The Province of the Most Holy Name of Jesus in the Philippines was founded by the Prior General, Tadeo de Perusa O.S.A., on 7th March 1575 and centred on these four Augustinians in the expedition that under Spanish royal patronage had come from Mexico in April 1565.
They had been followed to the Philippines by a regular arrival of additional Augustinians on the Spanish galleons coming from Acapulco, Mexico.
The Province was named after the Most Holy Name of Jesus in honour of the image of the Santo Niño that had been discovered at Cebú in 1565.
These four Augustinians and those that followed them were charged with the evangelisation of the Philippines. One of them, Martin de Rada O.S.A., was the first Provincial, and has also been called the father of evangelisation in the Philippines.

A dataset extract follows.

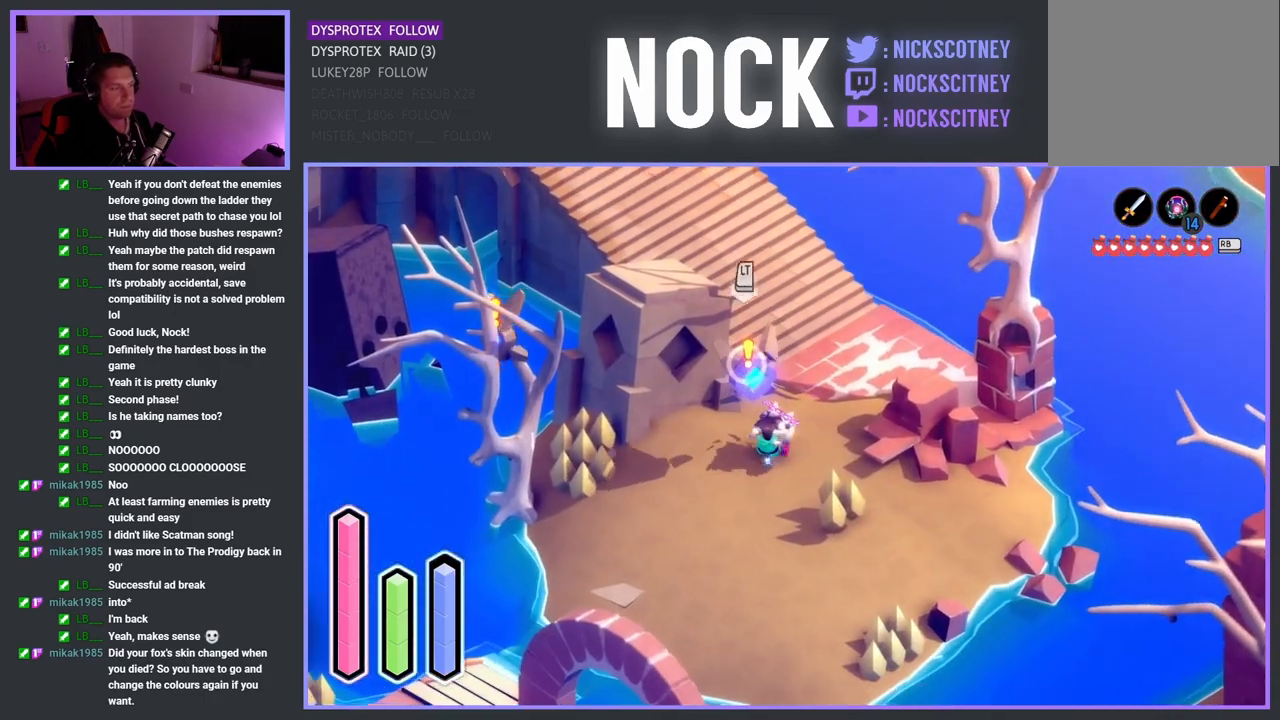
{"buttons": ["SQUARE"], "left_stick": "up-left", "right_stick": "center", "events": [[17, "left_stick", "up"], [50, "SQUARE", "down"], [167, "SQUARE", "up"], [233, "SQUARE", "down"], [283, "left_stick", "up-left"], [367, "SQUARE", "up"], [450, "SQUARE", "down"]]}
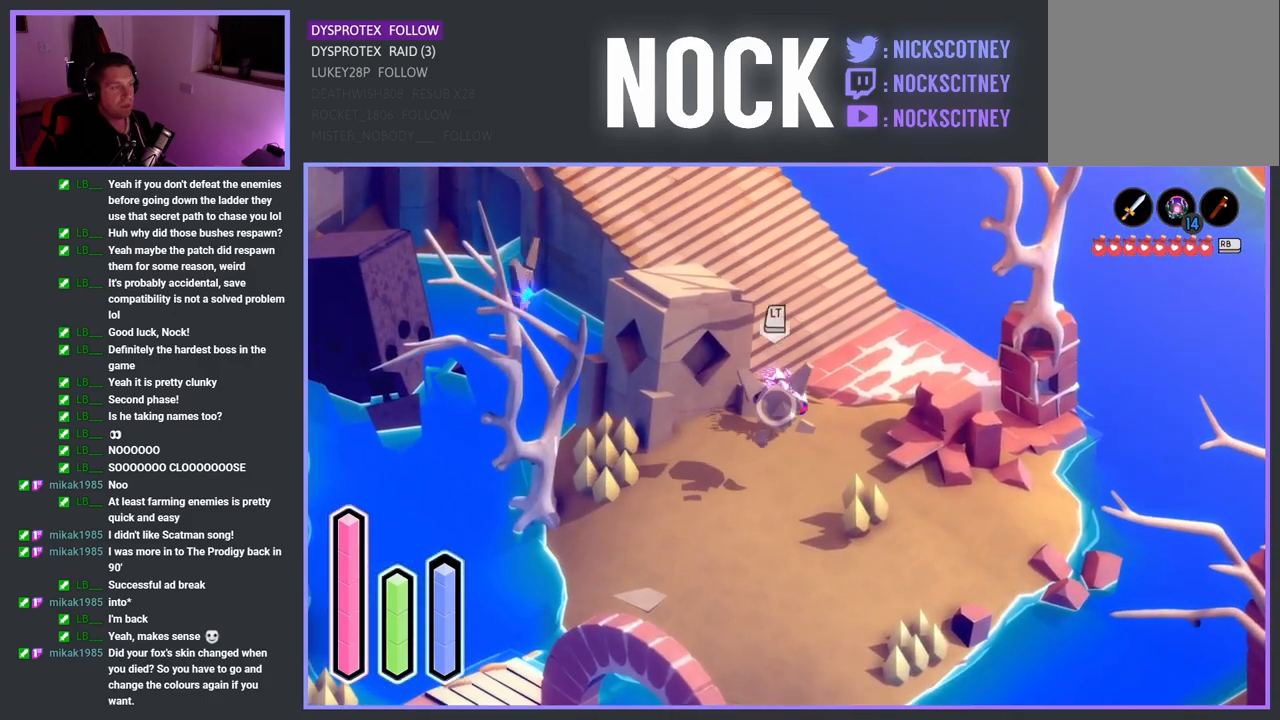
{"buttons": [], "left_stick": "down-right", "right_stick": "center", "events": [[33, "left_stick", "down-left"], [83, "SQUARE", "up"], [150, "SQUARE", "down"], [200, "left_stick", "down-right"], [283, "SQUARE", "up"], [383, "SQUARE", "down"], [417, "SQUARE", "up"]]}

Up to 1578 the Augustinians were the only missionaries in the Islands. By the end of the 16th century they had established some 54 houses in six Islands: Cebu, Panay, Luzon, Mindoro, Masbate, and Leyte. Later, in 1594, some of those houses were handed over to other Orders.
Since then, the Augustinians worked in the evangelization of the Filipinos in Ilocos, La Union, Tarlac, Pampanga, Bulacan, Metro Manila and Batangas in Luzon, in Panay Island and Southern Cebu. In the 18th century they began their missionary work among the people of the Mountain Province, Abra and Nueva Ec
After being the first priests to serve in the Philippines, the Augustinians continued to be foremost in making the area Christian. They built hundreds of churches and towns, blending Spanish and local elements of culture into forms characteristically Filipino even to the present times.
Augustinians made an invaluable contribution to the material and cultural progress in the country. They helped revolutionize the cultivation of the agricultural products of the country and introduced from America and Asia; wheat, sugar, coffee, cocoa, tobacco, potatoes, tomatoes, and various fruits. They directed the building of churches, schools, roads, channels for irrigation and organized the towns.